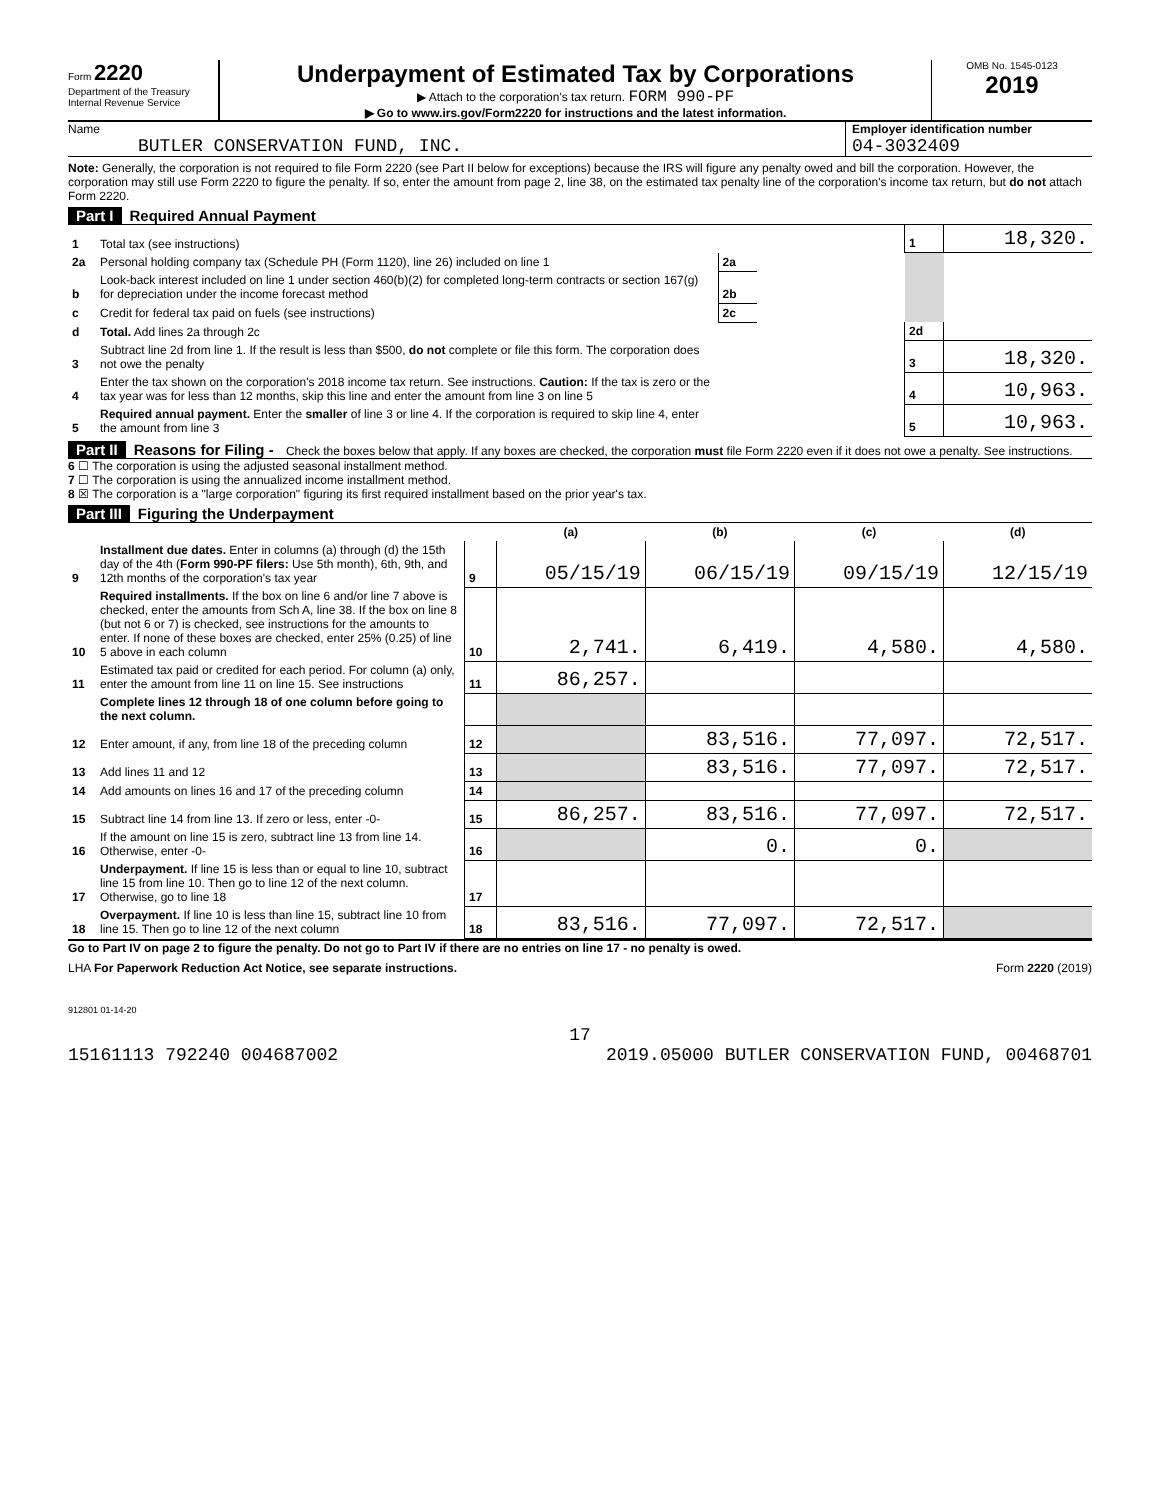Form 2220
Department of the Treasury
Internal Revenue Service
Underpayment of Estimated Tax by Corporations
▶ Attach to the corporation's tax return. FORM 990-PF
▶ Go to www.irs.gov/Form2220 for instructions and the latest information.
OMB No. 1545-0123
2019
Name
BUTLER CONSERVATION FUND, INC.
Employer identification number
04-3032409
Note: Generally, the corporation is not required to file Form 2220 (see Part II below for exceptions) because the IRS will figure any penalty owed and bill the corporation. However, the corporation may still use Form 2220 to figure the penalty. If so, enter the amount from page 2, line 38, on the estimated tax penalty line of the corporation's income tax return, but do not attach Form 2220.
Part I Required Annual Payment
| 1 | Total tax (see instructions) | | | 1 | 18,320. |
| 2a | Personal holding company tax (Schedule PH (Form 1120), line 26) included on line 1 | 2a | | | |
| b | Look-back interest included on line 1 under section 460(b)(2) for completed long-term contracts or section 167(g) for depreciation under the income forecast method | 2b | | | |
| c | Credit for federal tax paid on fuels (see instructions) | 2c | | | |
| d | Total. Add lines 2a through 2c | | | 2d | |
| 3 | Subtract line 2d from line 1. If the result is less than $500, do not complete or file this form. The corporation does not owe the penalty | | | 3 | 18,320. |
| 4 | Enter the tax shown on the corporation's 2018 income tax return. See instructions. Caution: If the tax is zero or the tax year was for less than 12 months, skip this line and enter the amount from line 3 on line 5 | | | 4 | 10,963. |
| 5 | Required annual payment. Enter the smaller of line 3 or line 4. If the corporation is required to skip line 4, enter the amount from line 3 | | | 5 | 10,963. |
Part II Reasons for Filing - Check the boxes below that apply. If any boxes are checked, the corporation must file Form 2220 even if it does not owe a penalty. See instructions.
6 ☐ The corporation is using the adjusted seasonal installment method.
7 ☐ The corporation is using the annualized income installment method.
8 ☒ The corporation is a "large corporation" figuring its first required installment based on the prior year's tax.
Part III Figuring the Underpayment
| | | | (a) | (b) | (c) | (d) |
| --- | --- | --- | --- | --- | --- | --- |
| 9 | Installment due dates. Enter in columns (a) through (d) the 15th day of the 4th ( Form 990-PF filers: Use 5th month), 6th, 9th, and 12th months of the corporation's tax year | 9 | 05/15/19 | 06/15/19 | 09/15/19 | 12/15/19 |
| 10 | Required installments. If the box on line 6 and/or line 7 above is checked, enter the amounts from Sch A, line 38. If the box on line 8 (but not 6 or 7) is checked, see instructions for the amounts to enter. If none of these boxes are checked, enter 25% (0.25) of line 5 above in each column | 10 | 2,741. | 6,419. | 4,580. | 4,580. |
| 11 | Estimated tax paid or credited for each period. For column (a) only, enter the amount from line 11 on line 15. See instructions | 11 | 86,257. | | | |
| | Complete lines 12 through 18 of one column before going to the next column. | | | | | |
| 12 | Enter amount, if any, from line 18 of the preceding column | 12 | | 83,516. | 77,097. | 72,517. |
| 13 | Add lines 11 and 12 | 13 | | 83,516. | 77,097. | 72,517. |
| 14 | Add amounts on lines 16 and 17 of the preceding column | 14 | | | | |
| 15 | Subtract line 14 from line 13. If zero or less, enter -0- | 15 | 86,257. | 83,516. | 77,097. | 72,517. |
| 16 | If the amount on line 15 is zero, subtract line 13 from line 14. Otherwise, enter -0- | 16 | | 0. | 0. | |
| 17 | Underpayment. If line 15 is less than or equal to line 10, subtract line 15 from line 10. Then go to line 12 of the next column. Otherwise, go to line 18 | 17 | | | | |
| 18 | Overpayment. If line 10 is less than line 15, subtract line 10 from line 15. Then go to line 12 of the next column | 18 | 83,516. | 77,097. | 72,517. | |
Go to Part IV on page 2 to figure the penalty. Do not go to Part IV if there are no entries on line 17 - no penalty is owed.
LHA For Paperwork Reduction Act Notice, see separate instructions. Form 2220 (2019)
912801 01-14-20
17
15161113 792240 004687002 2019.05000 BUTLER CONSERVATION FUND, 00468701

····················

Task requirements
In the entries above, find the line holding "Employer identification number" and the line holding "09/15/19 | 12/15/19 |"; print both of them and every line between, exactly, and nothing else.

Response to this task
Employer identification number
04-3032409
Note: Generally, the corporation is not required to file Form 2220 (see Part II below for exceptions) because the IRS will figure any penalty owed and bill the corporation. However, the corporation may still use Form 2220 to figure the penalty. If so, enter the amount from page 2, line 38, on the estimated tax penalty line of the corporation's income tax return, but do not attach Form 2220.
Part I Required Annual Payment
| 1 | Total tax (see instructions) | | | 1 | 18,320. |
| 2a | Personal holding company tax (Schedule PH (Form 1120), line 26) included on line 1 | 2a | | | |
| b | Look-back interest included on line 1 under section 460(b)(2) for completed long-term contracts or section 167(g) for depreciation under the income forecast method | 2b | | | |
| c | Credit for federal tax paid on fuels (see instructions) | 2c | | | |
| d | Total. Add lines 2a through 2c | | | 2d | |
| 3 | Subtract line 2d from line 1. If the result is less than $500, do not complete or file this form. The corporation does not owe the penalty | | | 3 | 18,320. |
| 4 | Enter the tax shown on the corporation's 2018 income tax return. See instructions. Caution: If the tax is zero or the tax year was for less than 12 months, skip this line and enter the amount from line 3 on line 5 | | | 4 | 10,963. |
| 5 | Required annual payment. Enter the smaller of line 3 or line 4. If the corporation is required to skip line 4, enter the amount from line 3 | | | 5 | 10,963. |
Part II Reasons for Filing - Check the boxes below that apply. If any boxes are checked, the corporation must file Form 2220 even if it does not owe a penalty. See instructions.
6 ☐ The corporation is using the adjusted seasonal installment method.
7 ☐ The corporation is using the annualized income installment method.
8 ☒ The corporation is a "large corporation" figuring its first required installment based on the prior year's tax.
Part III Figuring the Underpayment
| | | | (a) | (b) | (c) | (d) |
| --- | --- | --- | --- | --- | --- | --- |
| 9 | Installment due dates. Enter in columns (a) through (d) the 15th day of the 4th ( Form 990-PF filers: Use 5th month), 6th, 9th, and 12th months of the corporation's tax year | 9 | 05/15/19 | 06/15/19 | 09/15/19 | 12/15/19 |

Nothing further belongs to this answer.